═══ Исходный текст ═══
Второй наш разговор шел вполне легко, пока не наткнулся на естественную преграду. «Заведенная» его интересом к моим литературным симпатиям, я принялась – без вопроса – излагать причины собственной нелюбви к Салтыкову-Щедрину. Максимов внезапно прервал меня строгим замечанием: «А зачем, собственно, вы говорите мне про то, что знаете или чего не знаете? Ведь впереди– экзамен!» Я осеклась: получалось, будто корыстно использую оказанное доверие.
Позже я поняла, что Дмитрий Евгеньевич по-старомодному щепетилен в делах, касающихся этики. Щедрин не входил в пределы того, что ему нужно было про меня знать, и он тут же прервал меня, не боясь смутить или испугать.
Но несмотря на это минутное осложнение, «доаспирантский» период наших отношений протекал на редкость удачно Максимов брал меня в аспирантуру абсолютно целенаправленно. «Сценарий» экзамена нес в себе некоторые предосторожности. Явно излишние: поступающие, как я уже говорила, были очень слабо подготовлены.
Максимов и Берковский, сидевшие за экзаменационным столом, меня вызвали последней. Пятерку поставили только одну, предрешив до какой-то степени итог всего происходящего.
Эта моя пятерка была, что называется, оценкой на вырост (так в старые времена покупали одежду для детей). В моем ответе слушающих многое должно было покоробить. Дмитрий Евгеньевич «обошел» острые углы. Наум Яковлевич осторожничать не стал. Он сделал мне строгий выговор за то, что в реферате я использовала в качестве одного из эпиграфов строки из «Сирано де Бержерака» Ростана.
«Нужно слышать, – заявил Берковский, – разницу между подлинным романтизмом и подделками под него».
Наум Яковлевич не просто указывал на то, что считал неверным, он сердился; моя «глухота» оказывалась для него чем-то вроде личной обиды. Теперь я понимаю: со мной говорил будущий автор книги «Романтизм в Германии». Тогда же – только притихла в удивлении. Гроза, однако, прошла, не натворив серьезных разрушений. Как-то миновали и другие экзамены. Меня приняли. Я могла ехать в Ростов отдыхать и радовать родных рассказами о своих приключениях.
═══ Выборка данных ═══
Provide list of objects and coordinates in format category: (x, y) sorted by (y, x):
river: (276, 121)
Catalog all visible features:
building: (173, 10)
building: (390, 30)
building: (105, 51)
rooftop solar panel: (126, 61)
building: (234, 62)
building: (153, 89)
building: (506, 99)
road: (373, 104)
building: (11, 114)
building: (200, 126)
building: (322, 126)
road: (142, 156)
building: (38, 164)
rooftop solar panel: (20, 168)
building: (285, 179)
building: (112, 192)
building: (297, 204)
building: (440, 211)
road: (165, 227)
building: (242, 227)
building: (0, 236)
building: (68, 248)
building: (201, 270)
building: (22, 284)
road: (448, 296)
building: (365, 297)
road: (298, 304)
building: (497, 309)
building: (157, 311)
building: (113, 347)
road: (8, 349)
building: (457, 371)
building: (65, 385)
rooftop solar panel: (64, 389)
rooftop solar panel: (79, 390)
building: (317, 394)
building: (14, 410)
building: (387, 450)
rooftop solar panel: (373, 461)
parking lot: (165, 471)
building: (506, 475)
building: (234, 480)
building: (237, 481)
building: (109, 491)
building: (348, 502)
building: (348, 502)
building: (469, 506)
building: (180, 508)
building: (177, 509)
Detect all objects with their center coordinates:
═══
Задание 1 | Перепишите без изменений фрагмент текста о поступлении в аспирантуру, начиная со слов «Наум Яковлевич не» и заканчивая словами «о своих приключениях.».
Задание 2 | За что Берковский сделал строгий выговор, согласно тексту о поступлении в аспирантуру?
Задание 3 | Продолжите текст о поступлении в аспирантуру сразу после его последнего предложения.
Строки таблицы для работы не понадобятся.

Ответ 1 |
Наум Яковлевич не просто указывал на то, что считал неверным, он сердился; моя «глухота» оказывалась для него чем-то вроде личной обиды. Теперь я понимаю: со мной говорил будущий автор книги «Романтизм в Германии». Тогда же – только притихла в удивлении. Гроза, однако, прошла, не натворив серьезных разрушений. Как-то миновали и другие экзамены. Меня приняли. Я могла ехать в Ростов отдыхать и радовать родных рассказами о своих приключениях.

Ответ 2 | За то, что в реферате одним из эпиграфов были строки из «Сирано де Бержерака» Ростана.

Ответ 3 |
Но не тут-то было! Дмитрий Евгеньевич решил, не откладывая в долгий ящик, заняться моим явно недостаточным литературоведческим образованием. Я увозила с собой составленный им перечень книг; их следовало проштудировать на досуге. Список был невелик, но я не сумела двинуться дальше первого номера. Нод ним значилась книга Юрия Тынянова «Архаисты и новаторы». Над нею в бессильной злобе я проплакала большую часть месяца, предназначавшегося для плодотворного отдыха.
Причины для слез были. Сборник 1929 года открывали статьи, являвшие собой квантэссенцию воинствующего формализма, – «О литературной эволюции», «Ода как ораторский жанр». Они стояли выше порога доступного мне понимания. Я не могла постичь истоков теоретической мысли Тынянова. Не умела войти в его манеру, аристократически безжалостную по отношению к новичку, не снисходящую до азбуки разъяснений.
Дмитрию Евгеньевичу я написала честно-отчаянное письмо. Рассказав о своем бессилии перед Тыняновым, сетовала, что в аспирантуру попала не по заслугам. Он ответил мне с мягкой осторожностью: благодарил за «открытость»; обещал, что понимание литературоведческих сложностей придет позднее.
Думаю, причины снисходительности на этот раз были не чисто педагогического свойства. Они лежали в области более глубокой, а для Максимова и несравненно более важной – в сфере мировоззрения. Его собственное отношение к ОПОЯЗу было сугубо непростым.
В молодости, как Дмитрий Евгеньевич позднее мне рассказывал, он под влиянием своего старшего брата, известного некрасоведа Евгеньева-Максимова, увлекался социологизмом. В годы зрелости это увлечение «рассосалось», оставив после себя лишь одно следствие: Максимов начисто не принимал формализм как метод исследования.